Opie’s Eight Landscapes series gave way to Japanese Landscapes, which the artist completed almost a decade later, in 2009.

This series comprises six prints inspired by a trip to Japan.

Pieces such as View Of The Mountains From The Nihon Alps Salada Road (2009) make thinly veiled references to Japanese art history, namely the ukiyo-e genre and the likes of Hiroshige and Hokusai.

In a similar vein to these canonical works of Japanese origin, Opie’s Japanese Landscapes play with perspective; recalling Hokusai’s Thirty-Six Views Of Mount Fuji, they aim to give a greater visual understanding of the territory they are trying to portray.

More precisely, though, they form part of a unique, philosophical approach to the natural landscape, which Opie has sought to develop.

In these works, Opie wishes to ‘see how it would be possible to draw a landscape that was not a landscape, but a period of landscape, a day of landscape perhaps.’

This goal – of representing a subject that is both specific and universal – reached the high-point of its development with the Winter (2012) and Cornish Coast (2017) series.

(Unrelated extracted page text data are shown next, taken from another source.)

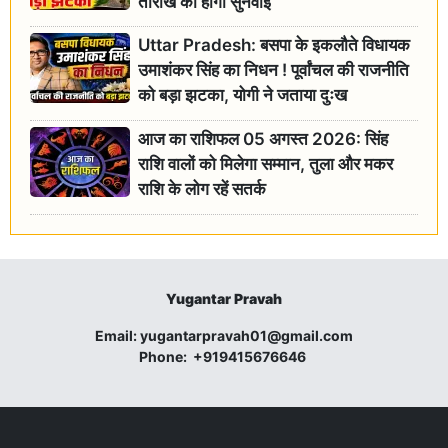
तारीख को होगी सुनवाई
Uttar Pradesh: बसपा के इकलौते विधायक
उमाशंकर सिंह का निधन ! पूर्वांचल की राजनीति
को बड़ा झटका, योगी ने जताया दुःख
आज का राशिफल 05 अगस्त 2026: सिंह
राशि वालों को मिलेगा सम्मान, तुला और मकर
राशि के लोग रहें सतर्क
Yugantar Pravah
Email:
yugantarpravah01@gmail.com
Phone:
+919415676646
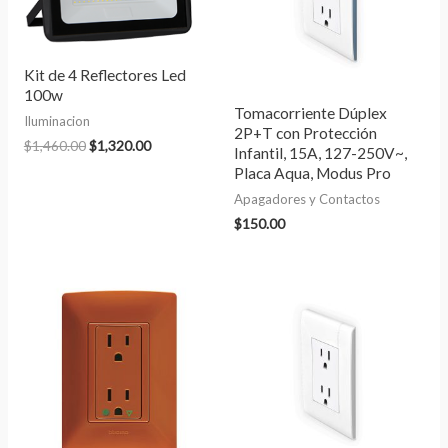
Kit de 4 Reflectores Led
100w
Tomacorriente Dúplex
Iluminacion
2P+T con Protección
$
1,460.00
$
1,320.00
Infantil, 15A, 127-250V~,
Placa Aqua, Modus Pro
Apagadores y Contactos
$
150.00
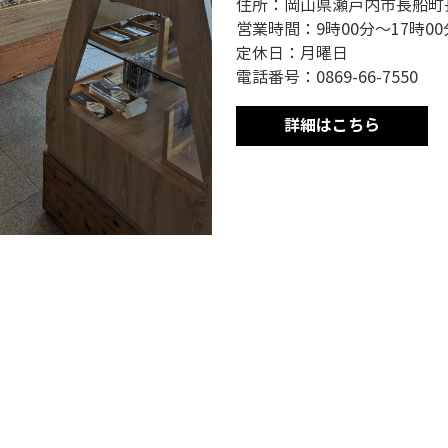
住所：岡山県瀬戸内市長船町長
営業時間：9時00分～17時00
定休日：月曜日
電話番号：0869-66-7550
詳細はこちら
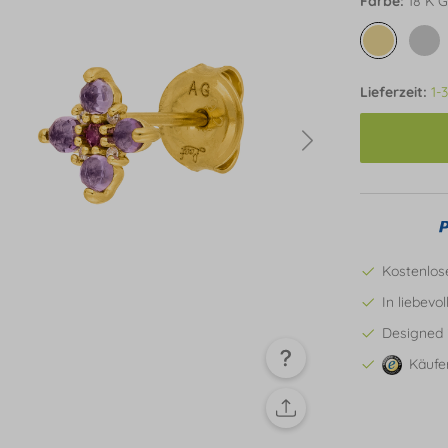
Farbe:
18 K G
Lieferzeit:
1-
Kostenlos
In liebevo
Designed 
Käufe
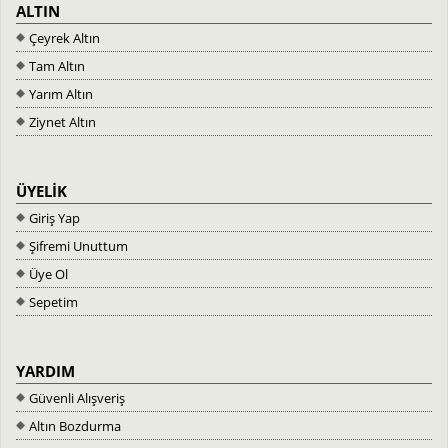
ALTIN
Çeyrek Altın
Tam Altın
Yarım Altın
Ziynet Altın
ÜYELİK
Giriş Yap
Şifremi Unuttum
Üye Ol
Sepetim
YARDIM
Güvenli Alışveriş
Altın Bozdurma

His unique approach, argues Opie, calls for a rigid set of rules:

‘You can’t have a building, you can’t have a tree, because that would be too specific. It has to be some kind of image or language that could cover a whole day’s travel, a whole week’s travel, perhaps.’

Opie has described his creative process as an additive one. Always beginning with a blank surface, he builds up layers of block colour with the view to capture the ‘essence’ of the scene he is trying to depict. This method works to counteract what he calls the ‘domination’ of the camera and the photographic.

Commodification

This ‘catch all’ approach is linked to what the artist has described as ‘commodification’.

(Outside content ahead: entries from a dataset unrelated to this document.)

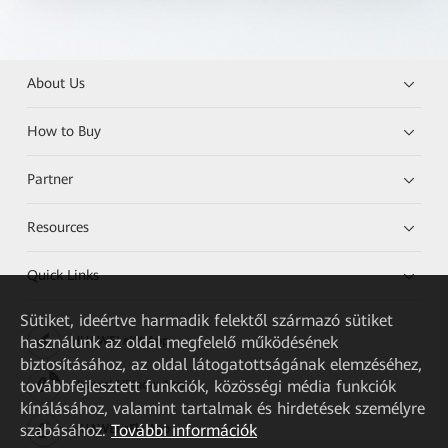
About Us
How to Buy
Partner
Resources
Quick Links
Sütiket, ideértve harmadik felektől származó sütiket
használunk az oldal megfelelő működésének
HUAWEI eKit App
biztosításához, az oldal látogatottságának elemzéséhez,
továbbfejlesztett funkciók, közösségi média funkciók
Huawei HiKnow App
kínálásához, valamint tartalmak és hirdetések személyre
szabásához.
További információk
HUAWEI eFly App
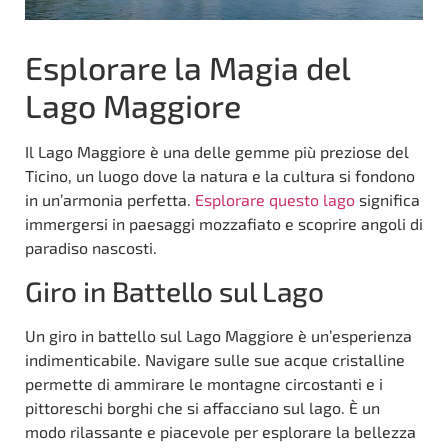
Esplorare la Magia del
Lago Maggiore
Il Lago Maggiore è una delle gemme più preziose del
Ticino, un luogo dove la natura e la cultura si fondono
in un’armonia perfetta.
Esplorare questo lago
significa
immergersi in paesaggi mozzafiato e scoprire angoli di
paradiso nascosti.
Giro in Battello sul Lago
Un giro in battello sul Lago Maggiore è un’esperienza
indimenticabile. Navigare sulle sue acque cristalline
permette di ammirare le montagne circostanti e i
pittoreschi borghi che si affacciano sul lago. È un
modo rilassante e piacevole per esplorare la bellezza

Rather than a visual translation of any personal, subjective experience, Opie’s images are purposefully ‘depersonalised’; made ‘accessible’ to all, and so devoid of specificity, they assume the form of a commodity — a ‘product’ that allows the viewer to embark on their own unique imaginative journey.

Part of the inspiration for Opie’s theory of ‘commodification’ comes from an unexpected source: children’s railway sets.

In their simplicity, the artist’s landscape artworks mimic the blurred scenery owners of model railway sets could once buy to provide a ‘background’ for their own locomotive creations.

Extensive train travel in Europe has served as an important source of inspiration for Opie’s landscapes which, he confesses, are fuelled by a ‘desire for escape’.

In the grand scheme of Opie’s œuvre, however, the portrait is never far away.

In the Imagine You Are Driving (Fast) series, produced in 2002, Opie evidences a composite approach to making images that is central to his way of seeing and thinking the world. The need to bring different visual elements together to form a whole is another important part of Opie’s practice.

Commenting on producing art, Opie has said, ‘making a picture, making an artwork, making something to look at… it’s a bit like cooking, in a way. You’ve got a lot of ingredients and it’s all about how you put them together.’